Georgia cut the Commodore lead to single digits only once during the final 15 minutes, and that only lasted 20 seconds.

The most fire the Bulldogs showed came from Felton, who was called for a technical foul with 12:11 left in the first half after spending the first eight minutes of the game arguing with officials about where he should be standing. The Commodores have a unique court setup which puts the teams on the baseline rather than the sideline, and in order to create a coach’s box (the area coaches are confined to on the sideline), a piece of tape has been put down on the floor.

"Throw the rule book out the window, flush it down the toilet if it doesn’t legislate the game," Felton said. "There is no coach’s box on the baseline, so that’s what I was telling the officials.
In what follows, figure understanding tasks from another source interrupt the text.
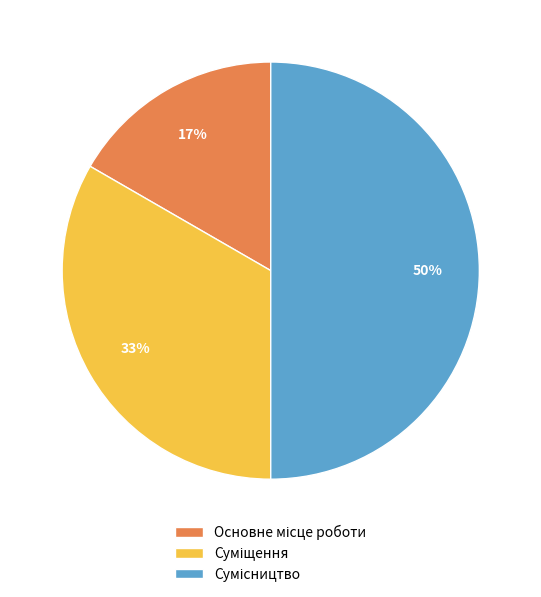

To the nearest percent, what is the difference between the largest and smallest slice percentages?

33%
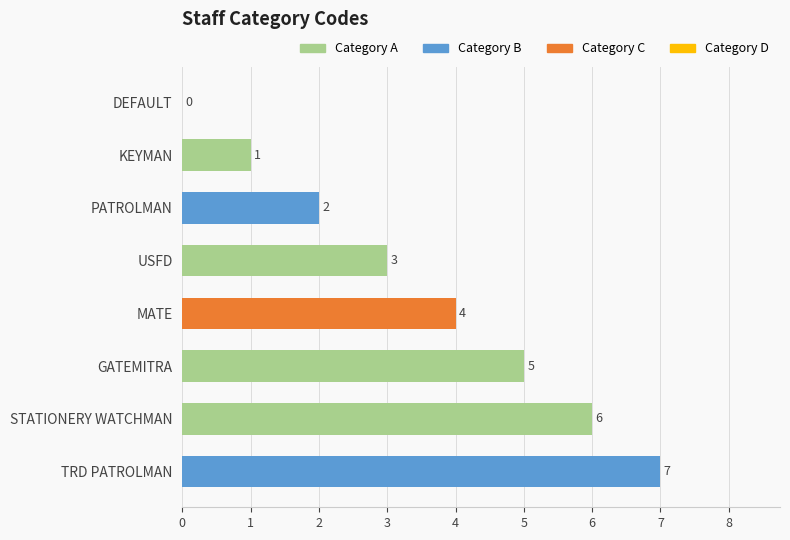

What is the maximum value shown in the chart?

7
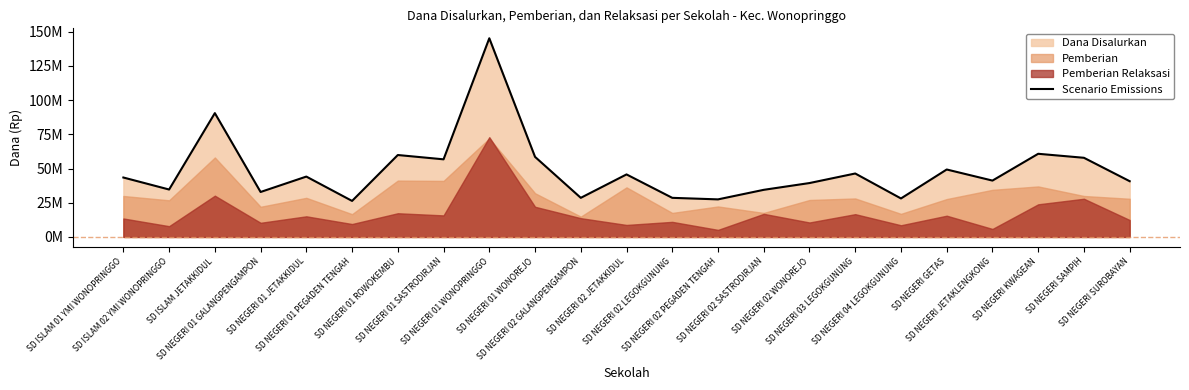

What is the value of the 16th point from the left?

39375000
I was asking the officials to show me the rule where Vanderbilt can say I have to arbitrarily stay on this side of a piece of tape they put on the floor."

Felton used no profanity and was not disrespectful, he said, but acknowledged he was "persistent" in his questioning.

"I was asking the officials to help me understand how a piece of tape on the floor could define where I could stand," he said. "I said, "If I was in the coach’s box, I would be over there on the sideline where the rules define what the coach’s box is. Obviously, they didn’t have an answer as to how to define where I should stand. For lack of an answer, their answer was a technical."